Monday, November 2, 2009

Life is Good in Italy

Me Knows Better Than to Say This… but I will. Life is good in Italy if you don’t need a phone, TV or the Internet. Jimmy dropped off his bags in his hotel room and had to return to the front desk to ask about the phone… or lack thereof. “Can I call out from my room?”

The hotel clerk responded, “Si, si… you can use-a the phone-a in the room-a.”

“But sir, there is no phone in my room… just bare wires sticking out of the wall.”

“No phone-a in the room-a?”

“Yes, just wires.”

“Oh, si, si… sorry then… no phone-a.”

“How about the TV?”

“Si, si… TV in room-a.”

“Yes, I know. TV in room sitting on table, but no way to turn it on.”

“Use-a the remote control-a.”

“But the problem is there is no remote control and no controls on the TV itself. It just stays black.”

“Si, si… sorry. Perhaps when you get back-a to da room-a… you a call-a house keeping about-a the remote control-a?”

“Uh… like I said… no phone. Oh, don’t worry, I’ll just go back to my room and work on the internet.”

“Oh seniora… internet only available across-a da street-a… at restaurant-a.”

“Grazie. I’ll just go over there in my pajamas.”

“Si, si…”

Jimmy decided to have a chocolatta cappuccino to stay up since, besides no alarm clock in the room, how could I get a wake up call? Life is good without electronic stimuli. This is a laid back country. No need for all that messy stuff like worka.

Welcome to Italy

Me Knows Better Than to Say This… but I will. Life definitely is different in Italy. Just after landing in Venice, the plane taxied to the terminal and everyone jumped up trying to get off the plane. After a few moments of no movement, the captain’s voice boomed over the intercom, “We’re going to have to wait another 15 minutes or so. The ground crew arrived, but they forgot to bring the stairs. They sent someone back to get it.”
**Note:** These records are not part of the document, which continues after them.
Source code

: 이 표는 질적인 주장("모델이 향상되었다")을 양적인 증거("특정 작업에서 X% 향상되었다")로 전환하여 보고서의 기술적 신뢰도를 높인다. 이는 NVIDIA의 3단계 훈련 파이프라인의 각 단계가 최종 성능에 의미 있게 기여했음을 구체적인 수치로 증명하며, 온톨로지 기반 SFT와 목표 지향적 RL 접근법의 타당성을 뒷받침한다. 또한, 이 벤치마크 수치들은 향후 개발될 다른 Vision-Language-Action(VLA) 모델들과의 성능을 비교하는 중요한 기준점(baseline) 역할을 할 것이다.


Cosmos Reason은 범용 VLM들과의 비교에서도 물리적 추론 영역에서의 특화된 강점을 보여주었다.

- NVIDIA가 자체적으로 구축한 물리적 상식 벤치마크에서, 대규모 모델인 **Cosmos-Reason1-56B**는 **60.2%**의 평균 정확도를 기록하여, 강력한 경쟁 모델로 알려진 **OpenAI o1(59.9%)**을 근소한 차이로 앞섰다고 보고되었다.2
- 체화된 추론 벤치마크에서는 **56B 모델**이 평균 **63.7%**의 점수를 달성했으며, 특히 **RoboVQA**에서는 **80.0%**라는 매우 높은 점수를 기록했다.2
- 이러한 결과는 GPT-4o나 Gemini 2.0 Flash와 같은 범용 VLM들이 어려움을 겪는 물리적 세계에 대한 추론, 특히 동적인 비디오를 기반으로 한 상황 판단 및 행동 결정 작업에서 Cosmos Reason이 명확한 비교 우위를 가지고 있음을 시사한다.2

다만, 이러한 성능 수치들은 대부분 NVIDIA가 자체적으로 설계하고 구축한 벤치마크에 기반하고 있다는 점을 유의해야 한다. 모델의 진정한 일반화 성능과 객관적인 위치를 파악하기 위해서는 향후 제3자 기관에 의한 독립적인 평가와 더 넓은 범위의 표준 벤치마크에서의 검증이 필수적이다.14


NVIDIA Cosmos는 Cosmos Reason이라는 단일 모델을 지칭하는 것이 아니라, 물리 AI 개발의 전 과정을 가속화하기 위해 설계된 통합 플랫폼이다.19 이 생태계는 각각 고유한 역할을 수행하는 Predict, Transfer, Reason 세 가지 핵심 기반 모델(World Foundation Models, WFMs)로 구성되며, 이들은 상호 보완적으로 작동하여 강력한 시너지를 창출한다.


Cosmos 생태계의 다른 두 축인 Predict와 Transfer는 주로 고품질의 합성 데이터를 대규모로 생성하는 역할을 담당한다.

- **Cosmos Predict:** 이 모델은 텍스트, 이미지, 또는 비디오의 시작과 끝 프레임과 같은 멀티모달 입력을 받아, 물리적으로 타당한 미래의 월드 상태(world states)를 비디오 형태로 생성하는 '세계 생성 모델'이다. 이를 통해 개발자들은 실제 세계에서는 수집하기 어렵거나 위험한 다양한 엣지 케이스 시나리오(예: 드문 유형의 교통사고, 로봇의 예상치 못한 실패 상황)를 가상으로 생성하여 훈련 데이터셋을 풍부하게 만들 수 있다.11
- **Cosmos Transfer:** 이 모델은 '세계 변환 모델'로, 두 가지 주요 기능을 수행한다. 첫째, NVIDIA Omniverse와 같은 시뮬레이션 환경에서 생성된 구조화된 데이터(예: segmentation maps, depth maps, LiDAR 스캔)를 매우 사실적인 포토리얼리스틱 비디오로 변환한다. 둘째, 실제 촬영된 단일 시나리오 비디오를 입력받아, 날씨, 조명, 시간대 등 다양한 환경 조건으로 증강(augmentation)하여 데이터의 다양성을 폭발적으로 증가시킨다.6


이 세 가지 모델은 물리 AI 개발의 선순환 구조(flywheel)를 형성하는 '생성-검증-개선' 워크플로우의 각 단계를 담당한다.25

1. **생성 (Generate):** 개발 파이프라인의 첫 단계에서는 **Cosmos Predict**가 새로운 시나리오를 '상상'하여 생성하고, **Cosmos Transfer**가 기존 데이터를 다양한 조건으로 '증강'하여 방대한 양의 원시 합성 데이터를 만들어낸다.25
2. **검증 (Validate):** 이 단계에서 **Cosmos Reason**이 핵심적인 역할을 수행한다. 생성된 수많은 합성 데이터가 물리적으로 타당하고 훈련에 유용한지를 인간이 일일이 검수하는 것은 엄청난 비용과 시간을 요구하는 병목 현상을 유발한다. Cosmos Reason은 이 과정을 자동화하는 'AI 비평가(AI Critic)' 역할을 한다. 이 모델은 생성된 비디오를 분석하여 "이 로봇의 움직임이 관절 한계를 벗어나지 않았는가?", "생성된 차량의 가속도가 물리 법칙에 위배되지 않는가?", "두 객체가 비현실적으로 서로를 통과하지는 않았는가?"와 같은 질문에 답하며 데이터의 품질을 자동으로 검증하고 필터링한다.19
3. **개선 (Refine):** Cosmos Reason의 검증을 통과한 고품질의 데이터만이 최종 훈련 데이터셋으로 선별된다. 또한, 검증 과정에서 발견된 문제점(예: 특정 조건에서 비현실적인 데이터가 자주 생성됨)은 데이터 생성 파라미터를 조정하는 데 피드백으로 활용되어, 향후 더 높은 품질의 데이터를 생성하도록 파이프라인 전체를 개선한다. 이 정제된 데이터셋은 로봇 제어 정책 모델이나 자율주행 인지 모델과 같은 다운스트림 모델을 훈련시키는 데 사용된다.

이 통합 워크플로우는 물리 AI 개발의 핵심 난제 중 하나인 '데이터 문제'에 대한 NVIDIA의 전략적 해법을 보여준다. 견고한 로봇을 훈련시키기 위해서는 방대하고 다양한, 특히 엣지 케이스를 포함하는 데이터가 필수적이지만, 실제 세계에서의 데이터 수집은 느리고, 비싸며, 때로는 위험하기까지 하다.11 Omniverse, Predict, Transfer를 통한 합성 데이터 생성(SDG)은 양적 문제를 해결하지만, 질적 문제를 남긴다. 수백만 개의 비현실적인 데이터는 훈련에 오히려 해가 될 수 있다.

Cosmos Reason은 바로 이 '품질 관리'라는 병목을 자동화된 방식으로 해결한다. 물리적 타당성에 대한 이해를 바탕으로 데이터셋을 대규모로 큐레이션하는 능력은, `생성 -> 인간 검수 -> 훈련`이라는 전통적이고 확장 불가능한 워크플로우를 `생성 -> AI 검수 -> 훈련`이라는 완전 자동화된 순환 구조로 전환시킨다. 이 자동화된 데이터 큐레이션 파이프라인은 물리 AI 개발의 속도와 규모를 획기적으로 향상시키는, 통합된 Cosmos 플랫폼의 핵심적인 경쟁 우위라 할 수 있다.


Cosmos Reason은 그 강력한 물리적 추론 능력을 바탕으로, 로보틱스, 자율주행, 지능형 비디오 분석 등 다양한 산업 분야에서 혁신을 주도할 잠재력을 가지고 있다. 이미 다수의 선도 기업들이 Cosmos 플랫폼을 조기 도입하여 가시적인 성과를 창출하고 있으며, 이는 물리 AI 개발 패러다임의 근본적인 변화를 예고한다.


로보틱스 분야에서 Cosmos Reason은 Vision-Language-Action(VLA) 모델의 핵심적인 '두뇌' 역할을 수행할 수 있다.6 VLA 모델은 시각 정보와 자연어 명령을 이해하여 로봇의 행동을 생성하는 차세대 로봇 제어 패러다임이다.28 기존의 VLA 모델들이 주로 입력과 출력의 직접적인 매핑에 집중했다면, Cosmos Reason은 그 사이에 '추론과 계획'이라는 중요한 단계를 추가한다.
Welcome to Italy. Life is Good. You-a don’ta worry, we drinka Expresso then we come-a backa and getta you. Ciao.

Italy is so laid back. Jimmy wonders how close to a coma Italians would be if they stopped drinking Expresso.

Oh Crap… Curry Revisited

Me Knows Better Than to Say This… but I will. Not sure if Northwest Airlines knows what they are doing to me or if the dietitian knows the misery they are placing on their customers. Two for two on flights now … is there something about curry spice they have to serve… and I’m not even going to India. But the announcement about the food choices brought the words, “Oh crap… not this again” to my lips. Then Jimmy thought better about his choice of words. We don’t need a repeat of that blog do we?